─── RECORDS TO USE
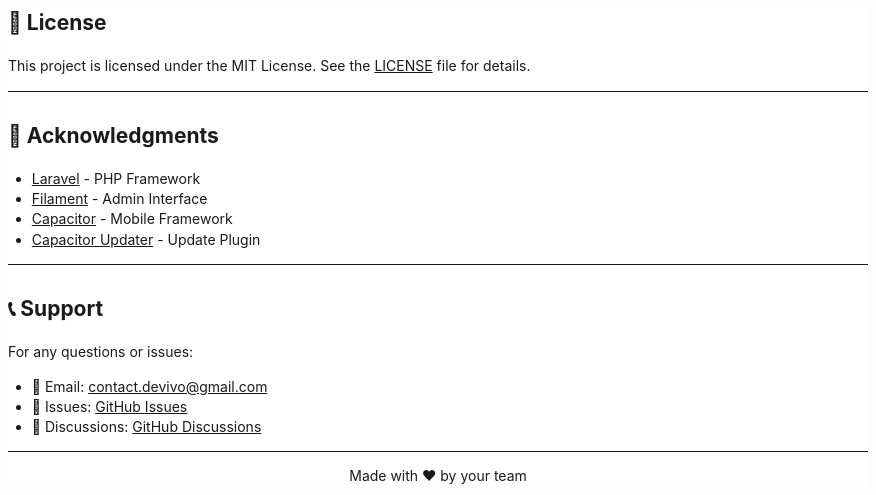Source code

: 
## 📄 License

This project is licensed under the MIT License. See the [LICENSE](LICENSE) file for details.

---

## 🙏 Acknowledgments

- [Laravel](https://laravel.com) - PHP Framework
- [Filament](https://filamentphp.com) - Admin Interface
- [Capacitor](https://capacitorjs.com) - Mobile Framework
- [Capacitor Updater](https://github.com/Cap-go/capacitor-updater) - Update Plugin

---

## 📞 Support

For any questions or issues:

- 📧 Email: contact.devivo@gmail.com
- 🐛 Issues: [GitHub Issues](https://github.com/your-username/Laravel-Mobile-App-OTA-Manager/issues)
- 💬 Discussions: [GitHub Discussions](https://github.com/your-username/Laravel-Mobile-App-OTA-Manager/discussions)

---

<p align="center">
  Made with ❤️ by your team
</p>
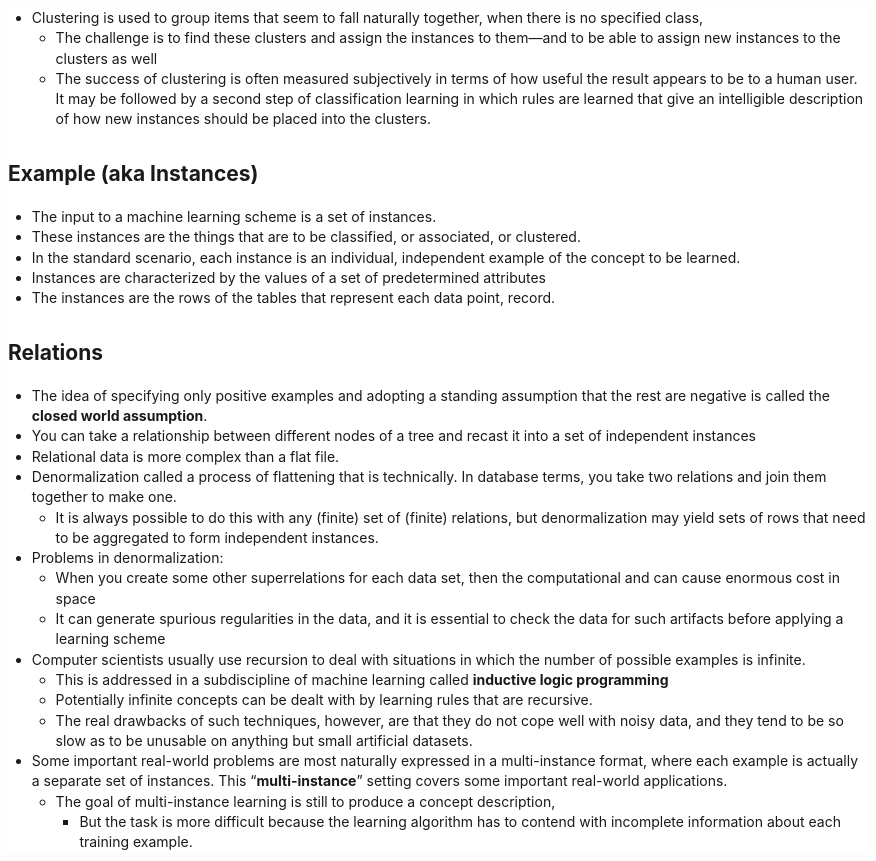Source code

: * Clustering is used to group items that seem to fall naturally together, when there is no specified class,
    * The challenge is to find these clusters and assign the instances to them—and to be able to assign new instances to
      the clusters as well
    * The success of clustering is often measured subjectively in terms of how useful the result appears to be to a
      human user. It may be followed by a second step of classification learning in which rules are learned that give an
      intelligible description of how new instances should be placed into the clusters.

## Example (aka Instances)

* The input to a machine learning scheme is a set of instances.
* These instances are the things that are to be classified, or associated, or clustered.
* In the standard scenario, each instance is an individual, independent example of the concept to be learned.
* Instances are characterized by the values of a set of predetermined attributes
* The instances are the rows of the tables that represent each data point, record.

## Relations

* The idea of specifying only positive examples and adopting a standing assumption that the rest are negative is called
  the **closed world assumption**.
* You can take a relationship between different nodes of a tree and recast it into a set of independent instances
* Relational data is more complex than a flat file.
* Denormalization called a process of flattening that is technically. In database terms, you take two relations and join
  them together to make one.
    * It is always possible to do this with any (finite) set of (finite) relations, but denormalization may yield sets
      of rows that need to be aggregated to form independent instances.
* Problems in denormalization:
    * When you create some other superrelations for each data set, then the computational and can cause enormous cost in
      space
    * It can generate spurious regularities in the data, and it is essential to check the data for such artifacts before
      applying a learning scheme
* Computer scientists usually use recursion to deal with situations in which the number of possible examples is
  infinite.
    * This is addressed in a subdiscipline of machine learning called **inductive logic programming**
    * Potentially infinite concepts can be dealt with by learning rules that are recursive.
    * The real drawbacks of such techniques, however, are that they do not cope well with noisy data, and they tend to
      be so slow as to be unusable on anything but small artificial datasets.
* Some important real-world problems are most naturally expressed in a multi-instance format, where each example is
  actually a separate set of instances. This “**multi-instance**” setting covers some important real-world applications.
    * The goal of multi-instance learning is still to produce a concept description,
        * But the task is more difficult because the learning algorithm has to contend with incomplete information about
          each training example.
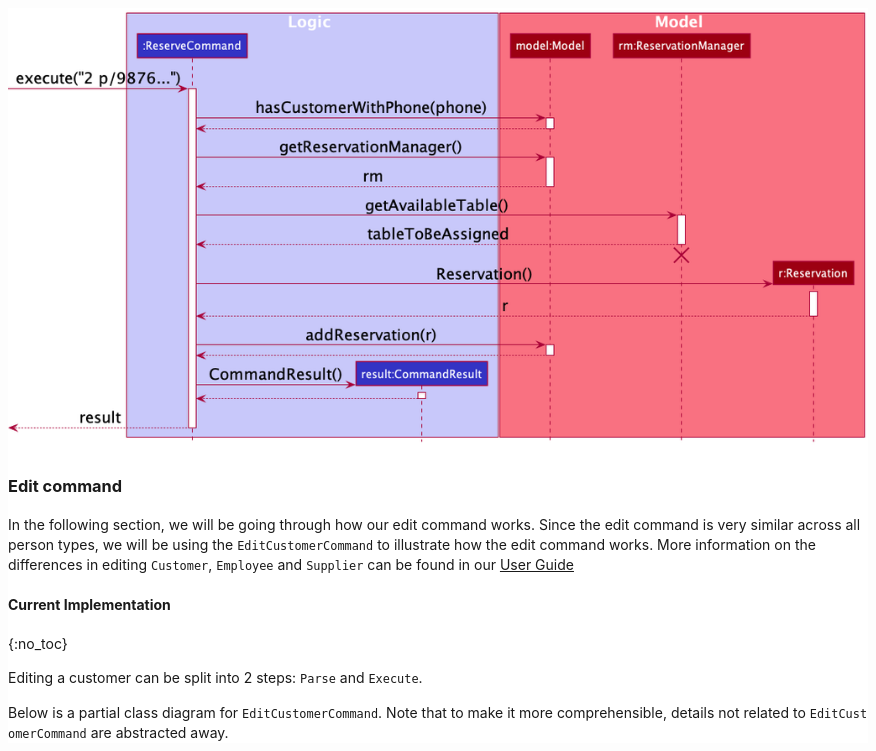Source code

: ![AddReservationCommandSequenceDiagram](images/AddReservationCommandSequenceDiagram.png)

### Edit command

In the following section, we will be going through how our edit command works. Since the edit command is very similar across all person types, we will be using the `EditCustomerCommand` to illustrate how the edit command works. More information on the differences in editing `Customer`, `Employee` and `Supplier` can be found in our [User Guide](https://ay2122s1-cs2103t-t17-1.github.io/tp/UserGuide.html)

#### Current Implementation

{:no_toc}

Editing a customer can be split into 2 steps: `Parse` and `Execute`.

Below is a partial class diagram for `EditCustomerCommand`. Note that to make it more comprehensible, details not
related to `EditCustomerCommand` are abstracted away.
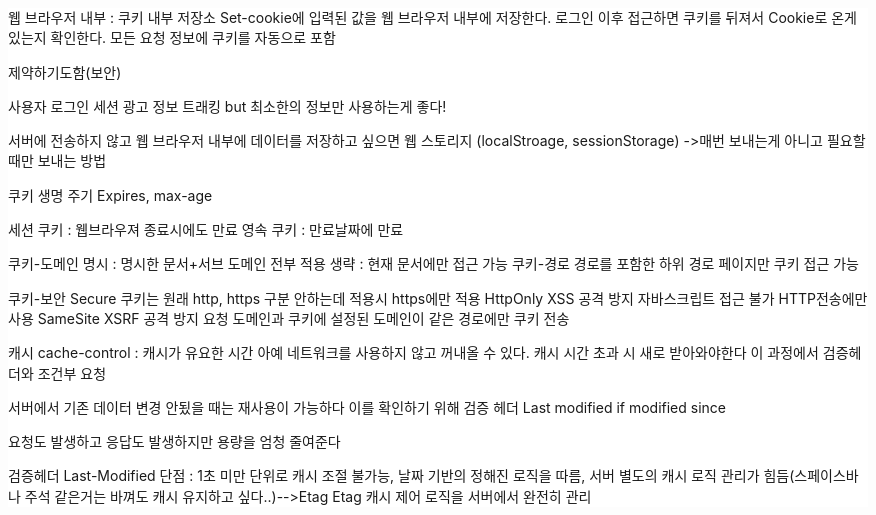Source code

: 웹 브라우저 내부 : 쿠키 내부 저장소
Set-cookie에 입력된 값을 웹 브라우저 내부에 저장한다.
로그인 이후 접근하면
쿠키를 뒤져서 Cookie로 온게 있는지 확인한다.
모든 요청 정보에 쿠키를 자동으로 포함

제약하기도함(보안)

사용자 로그인 세션
광고 정보 트래킹
but 최소한의 정보만 사용하는게 좋다!

서버에 전송하지 않고 웹 브라우저 내부에 데이터를 저장하고 싶으면
웹 스토리지 (localStroage, sessionStorage)
->매번 보내는게 아니고 필요할 때만 보내는 방법

쿠키 생명 주기
Expires, max-age

세션 쿠키 : 웹브라우져 종료시에도 만료
영속 쿠키 : 만료날짜에 만료

쿠키-도메인
명시 : 명시한 문서+서브 도메인 전부 적용
생략 : 현재 문서에만 접근 가능
쿠키-경로
경로를 포함한 하위 경로 페이지만 쿠키 접근 가능

쿠키-보안
Secure
쿠키는 원래 http, https 구분 안하는데 적용시 https에만 적용
HttpOnly
XSS 공격 방지 자바스크립트 접근 불가 HTTP전송에만 사용
SameSite
XSRF 공격 방지
요청 도메인과 쿠키에 설정된 도메인이 같은 경로에만 쿠키 전송

캐시
cache-control : 캐시가 유요한 시간
아예 네트워크를 사용하지 않고 꺼내올 수 있다.
캐시 시간 초과 시 새로 받아와야한다
이 과정에서
검증헤더와 조건부 요청

서버에서 기존 데이터 변경 안됬을 때는
재사용이 가능하다
이를 확인하기 위해 검증 헤더
Last modified
if modified since

요청도 발생하고 응답도 발생하지만 용량을 엄청 줄여준다

검증헤더
Last-Modified 단점 : 1초 미만 단위로 캐시 조절 불가능, 날짜 기반의 정해진 로직을 따름, 서버 별도의 캐시 로직 관리가 힘듬(스페이스바나 주석 같은거는 바껴도 캐시 유지하고 싶다..)-->Etag
Etag
캐시 제어 로직을 서버에서 완전히 관리
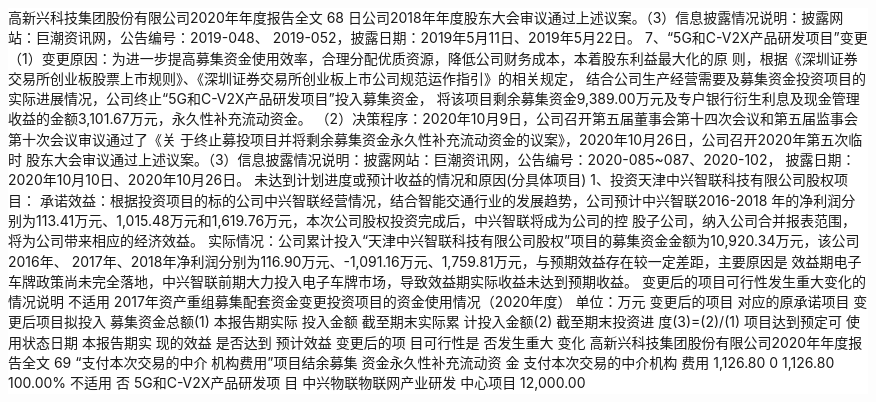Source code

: 高新兴科技集团股份有限公司2020年年度报告全文
68
日公司2018年年度股东大会审议通过上述议案。（3）信息披露情况说明：披露网站：巨潮资讯网，公告编号：2019-048、
2019-052，披露日期：2019年5月11日、2019年5月22日。
7、“5G和C-V2X产品研发项目”变更
（1）变更原因：为进一步提高募集资金使用效率，合理分配优质资源，降低公司财务成本，本着股东利益最大化的原
则，根据《深圳证券交易所创业板股票上市规则》、《深圳证券交易所创业板上市公司规范运作指引》的相关规定，
结合公司生产经营需要及募集资金投资项目的实际进展情况，公司终止“5G和C-V2X产品研发项目”投入募集资金，
将该项目剩余募集资金9,389.00万元及专户银行衍生利息及现金管理收益的金额3,101.67万元，永久性补充流动资金。
（2）决策程序：2020年10月9日，公司召开第五届董事会第十四次会议和第五届监事会第十次会议审议通过了《关
于终止募投项目并将剩余募集资金永久性补充流动资金的议案》，2020年10月26日，公司召开2020年第五次临时
股东大会审议通过上述议案。（3）信息披露情况说明：披露网站：巨潮资讯网，公告编号：2020-085~087、2020-102，
披露日期：2020年10月10日、2020年10月26日。
未达到计划进度或预计收益的情况和原因(分具体项目)
1、投资天津中兴智联科技有限公司股权项目：
承诺效益：根据投资项目的标的公司中兴智联经营情况，结合智能交通行业的发展趋势，公司预计中兴智联2016-2018
年的净利润分别为113.41万元、1,015.48万元和1,619.76万元，本次公司股权投资完成后，中兴智联将成为公司的控
股子公司，纳入公司合并报表范围，将为公司带来相应的经济效益。
实际情况：公司累计投入“天津中兴智联科技有限公司股权”项目的募集资金金额为10,920.34万元，该公司2016年、
2017年、2018年净利润分别为116.90万元、-1,091.16万元、1,759.81万元，与预期效益存在较一定差距，主要原因是
效益期电子车牌政策尚未完全落地，中兴智联前期大力投入电子车牌市场，导致效益期实际收益未达到预期收益。
变更后的项目可行性发生重大变化的情况说明
不适用
2017年资产重组募集配套资金变更投资项目的资金使用情况（2020年度）
单位：万元
变更后的项目
对应的原承诺项目
变更后项目拟投入
募集资金总额(1)
本报告期实际
投入金额
截至期末实际累
计投入金额(2)
截至期末投资进
度(3)=(2)/(1)
项目达到预定可
使用状态日期
本报告期实
现的效益
是否达到
预计效益
变更后的项
目可行性是
否发生重大
变化
高新兴科技集团股份有限公司2020年年度报告全文
69
“支付本次交易的中介
机构费用”项目结余募集
资金永久性补充流动资
金
支付本次交易的中介机构
费用
1,126.80
0
1,126.80
100.00%
不适用
否
5G和C-V2X产品研发项
目
中兴物联物联网产业研发
中心项目
12,000.00
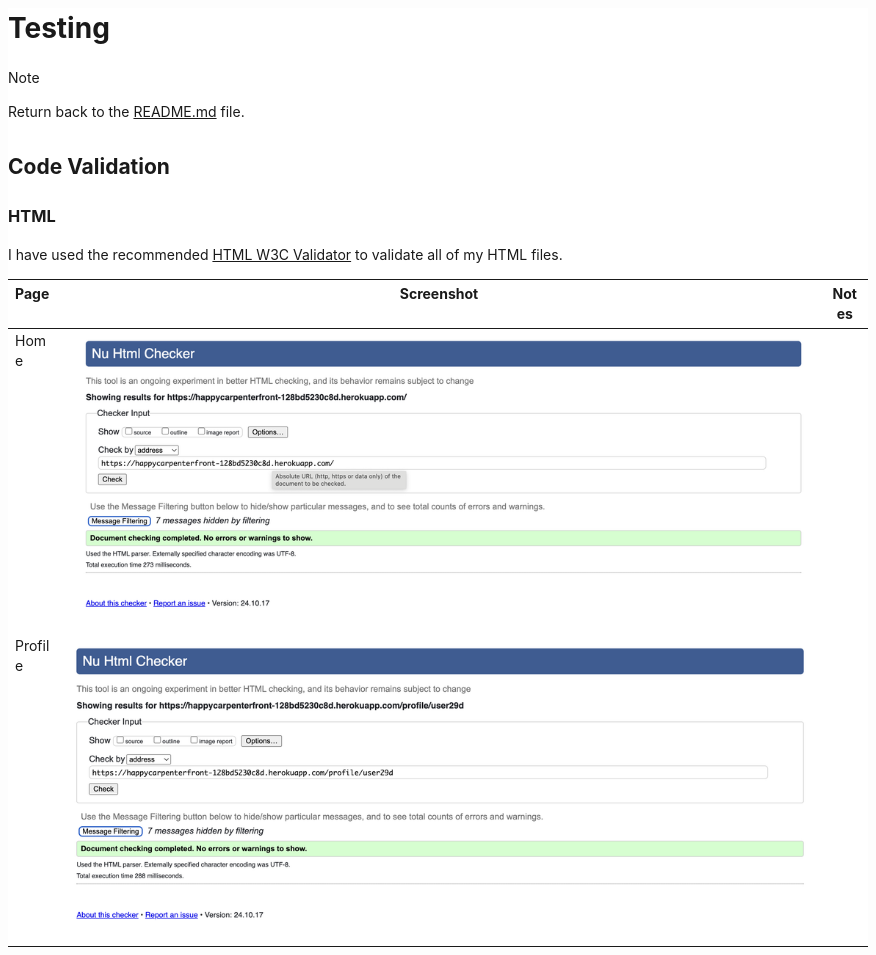 # Testing

> [!NOTE]  
> Return back to the [README.md](README.md) file.

## Code Validation

### HTML

I have used the recommended [HTML W3C Validator](https://validator.w3.org) to validate all of my HTML files.

| Page | Screenshot | Notes |
| ---  | --- | --- |
| Home  | ![screenshot](src/assets/documentation/validation/html_home.png) | |
| Profile  | ![screenshot](src/assets/documentation/validation/html_profile.png) | |
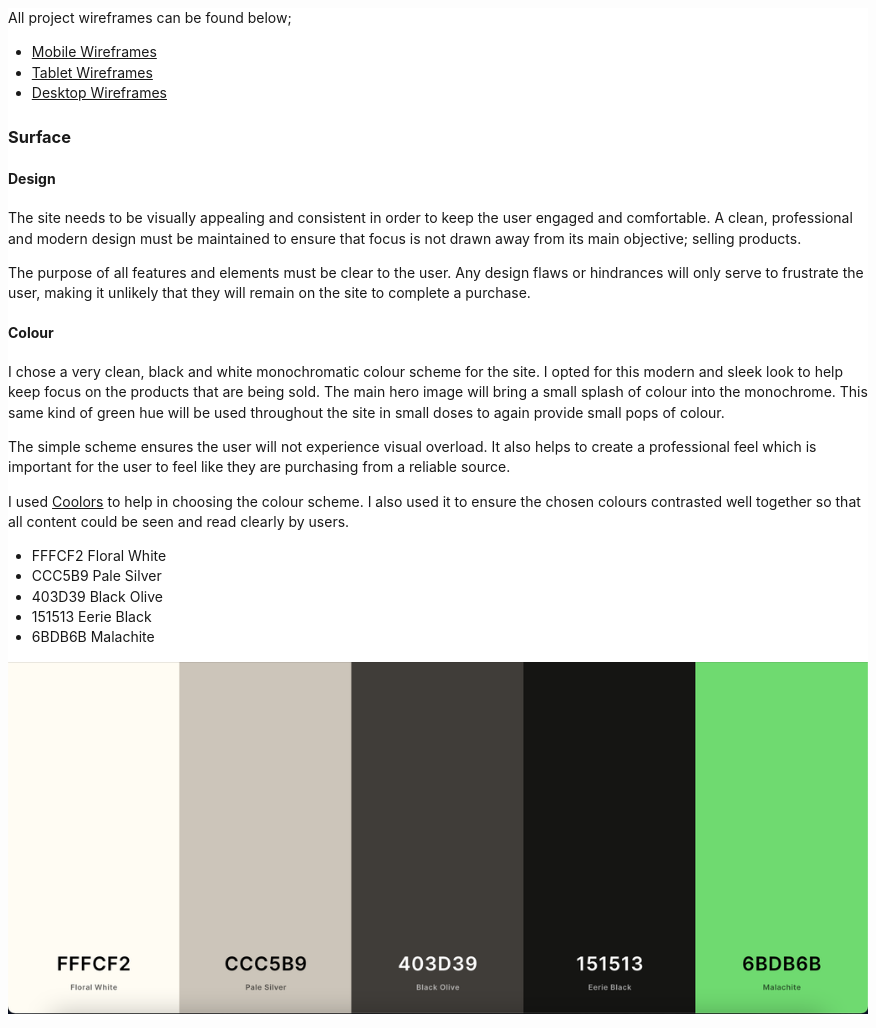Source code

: 
All project wireframes can be found below;
- [Mobile Wireframes](documentation/wireframes/mobile)
- [Tablet Wireframes](documentation/wireframes/tablet)
- [Desktop Wireframes](documentation/wireframes/desktop)

### **Surface**
#### Design
The site needs to be visually appealing and consistent in order to keep the user engaged and comfortable. A clean, professional and modern design must be maintained to ensure that focus is not drawn away from its main objective; selling products. 

The purpose of all features and elements must be clear to the user. Any design flaws or hindrances will only serve to frustrate the user, making it unlikely that they will remain on the site to complete a purchase.

#### Colour
I chose a very clean, black and white monochromatic colour scheme for the site. I opted for this modern and sleek look to help keep focus on the products that are being sold. The main hero image will bring a small splash of colour into the monochrome. This same kind of green hue will be used throughout the site in small doses to again provide small pops of colour. 

The simple scheme ensures the user will not experience visual overload. It also helps to create a professional feel which is important for the user to feel like they are purchasing from a reliable source.

I used [Coolors](https://coolors.co/) to help in choosing the colour scheme. I also used it to ensure the chosen colours contrasted well together so that all content could be seen and read clearly by users.

- FFFCF2 Floral White
- CCC5B9 Pale Silver
- 403D39 Black Olive
- 151513 Eerie Black
- 6BDB6B Malachite

![Site Colour Scheme](documentation/colour-scheme.png)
──────
**WORK TO BE COMPLETED:** Extract every line above that contains the word "Mobile".

**RESULT:**
- [Capacitor](https://capacitorjs.com) - Mobile Framework
- 🐛 Issues: [GitHub Issues](https://github.com/your-username/Laravel-Mobile-App-OTA-Manager/issues)
- 💬 Discussions: [GitHub Discussions](https://github.com/your-username/Laravel-Mobile-App-OTA-Manager/discussions)
- [Mobile Wireframes](documentation/wireframes/mobile)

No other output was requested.